Items from a data source
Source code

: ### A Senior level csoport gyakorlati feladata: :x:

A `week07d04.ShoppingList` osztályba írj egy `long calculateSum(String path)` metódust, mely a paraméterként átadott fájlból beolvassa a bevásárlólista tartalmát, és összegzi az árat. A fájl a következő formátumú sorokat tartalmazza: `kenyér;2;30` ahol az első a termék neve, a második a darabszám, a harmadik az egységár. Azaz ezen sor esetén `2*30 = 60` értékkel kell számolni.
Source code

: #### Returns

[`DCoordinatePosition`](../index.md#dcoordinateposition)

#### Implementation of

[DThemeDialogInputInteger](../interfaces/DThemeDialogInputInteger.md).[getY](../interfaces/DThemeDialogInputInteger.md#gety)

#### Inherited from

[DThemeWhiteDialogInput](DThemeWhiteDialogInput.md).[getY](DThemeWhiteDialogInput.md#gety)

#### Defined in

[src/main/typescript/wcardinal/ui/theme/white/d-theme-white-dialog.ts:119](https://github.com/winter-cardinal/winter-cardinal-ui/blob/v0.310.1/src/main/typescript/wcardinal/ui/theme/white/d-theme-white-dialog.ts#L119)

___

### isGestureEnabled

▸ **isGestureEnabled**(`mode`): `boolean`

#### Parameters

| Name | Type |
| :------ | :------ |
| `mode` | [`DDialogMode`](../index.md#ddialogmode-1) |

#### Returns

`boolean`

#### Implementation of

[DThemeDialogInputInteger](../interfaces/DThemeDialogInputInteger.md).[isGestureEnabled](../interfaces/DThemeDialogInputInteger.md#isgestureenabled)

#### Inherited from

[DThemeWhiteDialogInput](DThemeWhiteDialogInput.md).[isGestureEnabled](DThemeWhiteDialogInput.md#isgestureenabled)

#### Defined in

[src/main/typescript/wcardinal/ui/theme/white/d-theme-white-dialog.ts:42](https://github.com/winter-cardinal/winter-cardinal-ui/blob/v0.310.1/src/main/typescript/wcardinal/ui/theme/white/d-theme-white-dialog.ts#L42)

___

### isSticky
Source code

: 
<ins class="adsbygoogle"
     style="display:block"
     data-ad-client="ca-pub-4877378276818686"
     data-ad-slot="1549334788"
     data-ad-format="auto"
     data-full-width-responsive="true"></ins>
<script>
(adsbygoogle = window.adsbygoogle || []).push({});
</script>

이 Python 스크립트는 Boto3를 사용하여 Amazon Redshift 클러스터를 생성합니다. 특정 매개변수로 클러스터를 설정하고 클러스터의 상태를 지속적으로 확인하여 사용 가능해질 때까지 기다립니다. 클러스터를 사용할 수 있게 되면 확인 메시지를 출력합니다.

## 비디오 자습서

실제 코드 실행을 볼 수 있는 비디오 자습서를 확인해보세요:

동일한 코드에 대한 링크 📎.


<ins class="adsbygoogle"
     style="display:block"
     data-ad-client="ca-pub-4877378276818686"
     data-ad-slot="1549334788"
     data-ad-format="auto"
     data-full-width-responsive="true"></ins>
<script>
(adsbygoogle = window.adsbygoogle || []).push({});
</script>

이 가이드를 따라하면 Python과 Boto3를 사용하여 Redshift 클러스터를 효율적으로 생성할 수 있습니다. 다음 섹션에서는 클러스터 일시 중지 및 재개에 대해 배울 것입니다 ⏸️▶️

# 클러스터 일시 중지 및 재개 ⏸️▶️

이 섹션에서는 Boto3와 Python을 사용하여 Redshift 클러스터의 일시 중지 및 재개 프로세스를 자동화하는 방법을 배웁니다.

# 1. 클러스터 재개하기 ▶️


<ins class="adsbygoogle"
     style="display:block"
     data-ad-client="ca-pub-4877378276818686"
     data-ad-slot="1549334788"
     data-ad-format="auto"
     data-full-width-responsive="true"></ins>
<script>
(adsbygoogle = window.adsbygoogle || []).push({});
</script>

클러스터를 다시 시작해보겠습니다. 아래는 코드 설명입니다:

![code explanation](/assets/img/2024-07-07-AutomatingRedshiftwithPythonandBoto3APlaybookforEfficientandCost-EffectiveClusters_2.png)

• _Task goal_
Wherever the word "winter" occurs in the data above, copy the line it sits in.

• _Exercise answer_
[src/main/typescript/wcardinal/ui/theme/white/d-theme-white-dialog.ts:119](https://github.com/winter-cardinal/winter-cardinal-ui/blob/v0.310.1/src/main/typescript/wcardinal/ui/theme/white/d-theme-white-dialog.ts#L119)
[src/main/typescript/wcardinal/ui/theme/white/d-theme-white-dialog.ts:42](https://github.com/winter-cardinal/winter-cardinal-ui/blob/v0.310.1/src/main/typescript/wcardinal/ui/theme/white/d-theme-white-dialog.ts#L42)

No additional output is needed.